§ What the task requires: Select each line in the items below that contains the word "tallest", and copy those lines out.

┄┄┄┄┄┄

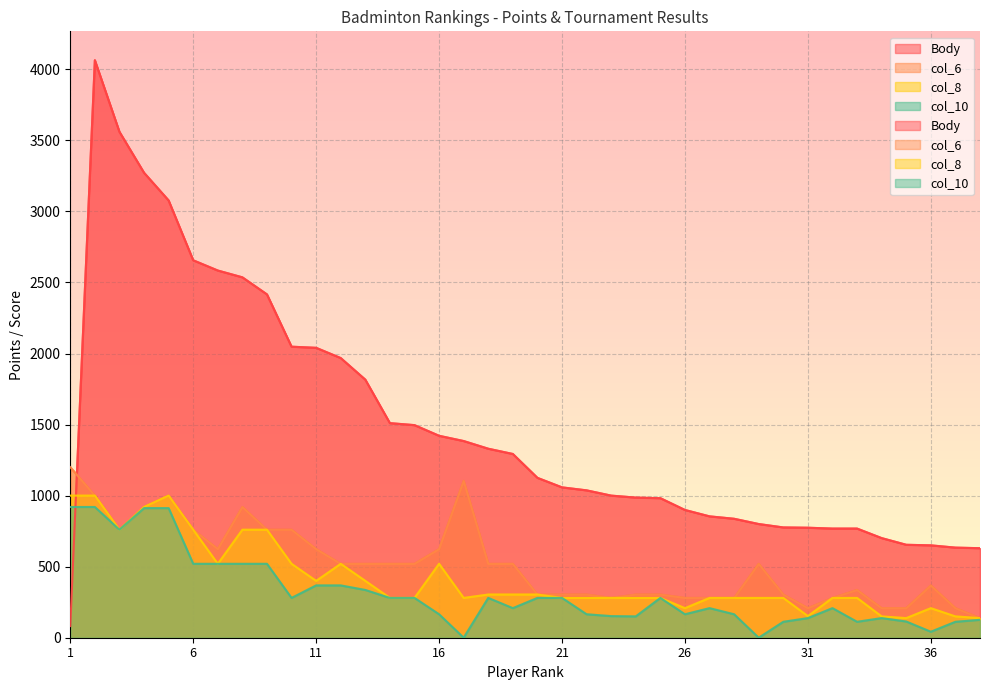

True or false: col_6 has a value of 100 at 26.

False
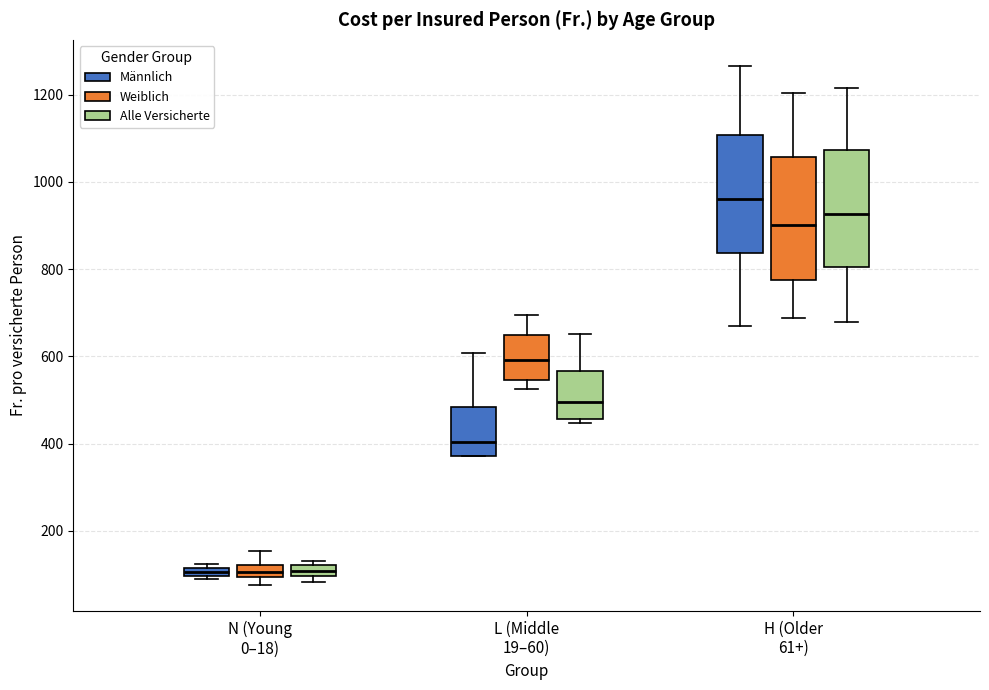

Which box's median line is the highest?

H (Older 61+) (Männlich)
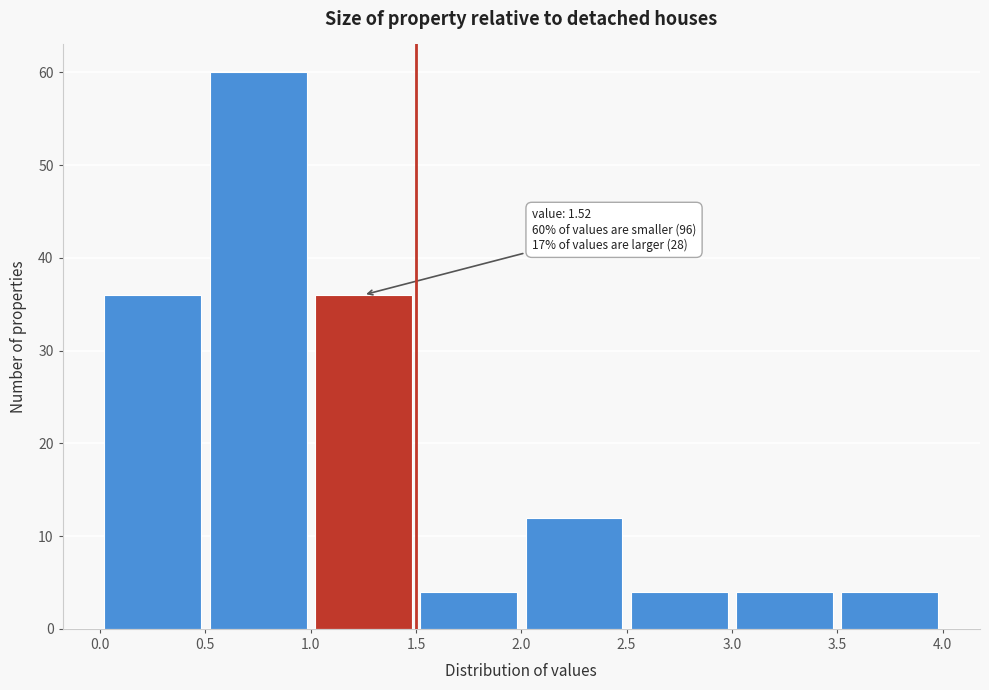

Over which range of the x-axis is the bar tallest?

0.5 to 1.0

┄┄┄┄┄┄

§ Reply:
Over which range of the x-axis is the bar tallest?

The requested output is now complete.